By Elise Franco
The search for a missing 12-year-old boy ended in tragedy when his body was pulled from the Shenango River.
Mark Goodrich Jr. of Sharon was found in the river at 8:30 a.m. Saturday on the Pennsylvania side of the state line, down river from an abandoned railroad bridge where police believe he and others may have been swimming before he went missing, according to Mercer County 911.
Brookfield Police Chief Dan Faustino said security footage from Duferco Steel in Farrell had been turned over to police. He said the footage shows several boys jumping off an old rail bridge on the Ohio side of the state line into the river, but it was not known if Goodrich was among the group.
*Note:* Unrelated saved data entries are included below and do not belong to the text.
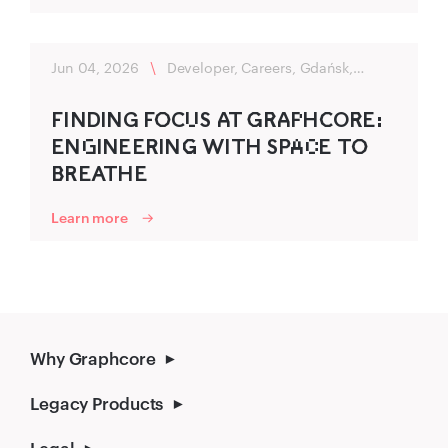
Jun 04, 2026
\
Developer, Careers, Gdańsk,
Flexibility
FINDING FO‍CU‌S A‍T G‍R‌‍A‍P‌HC‍OR‌‍E:
ENG‌INEER‍ING‌‍ WITH SP‍A‌C‌E TO‍
B‌‍REATHE
Learn more
Why Graphcore
Legacy Products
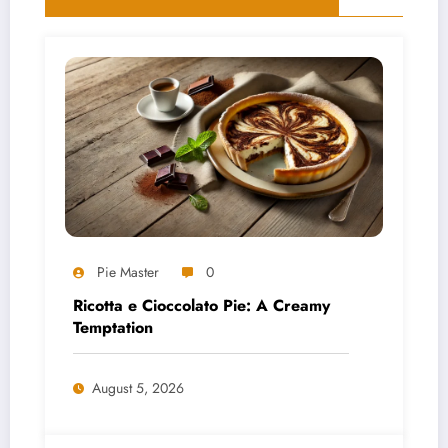
Pie Master
0
Ricotta e Cioccolato Pie: A Creamy
Temptation
August 5, 2026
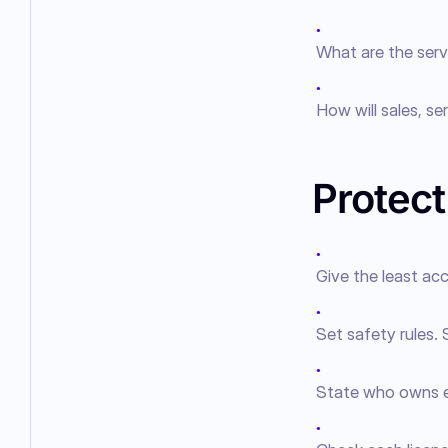
●
What are the serv
●
How will sales, se
Protect
●
Give the least a
●
Set safety rules. 
●
State who owns ea
●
The video stopped recording and doesn’t show whether the boys got out of the water, Faustino said.
Faustino said Goodrich’s body was found by a passer-by very shortly before law enforcement planned to resume its search.
If ruled a drowning, the boy’s death will be the fourth drowning in the Mahoning and Shenango valleys in a span of seven days. A ruling is pending from the Erie (Pa.) County Coroner.
Faustino said Sharon and Southwest Regional police in Pennsylvania and Brookfield police in Ohio continue to investigate the death and will know more once autopsy results are complete.
Faustino said Sharon and Brookfield police had planned to continue searching at 9 a.m. Saturday, and the Trumbull County Dive Team was scheduled to return by 10 a.m.
“Obviously it’s not a happy thing because you always hope you’ll find him alive,” Faustino said. “There is closure for the family, that he was found.”
The boy’s father, Mark Goodrich Sr. reported his son missing Thursday evening, after not hearing from him for nearly 12 hours. This prompted the Trumbull County Dive Team, along with Brookfield, Mecca, Weathersfield and Sharon police and fire, to spend five hours on Friday searching the river banks along U.S. Route 62 and the Pennsylvania state line.
Faustino said police met with the boy’s family Friday evening and explained why they had to discontinue the search after dark.
“It was a difficult thing, and they wanted to know why we couldn’t keep looking,” he said. “Once we explained the dangers, especially to the dive team, they understood.”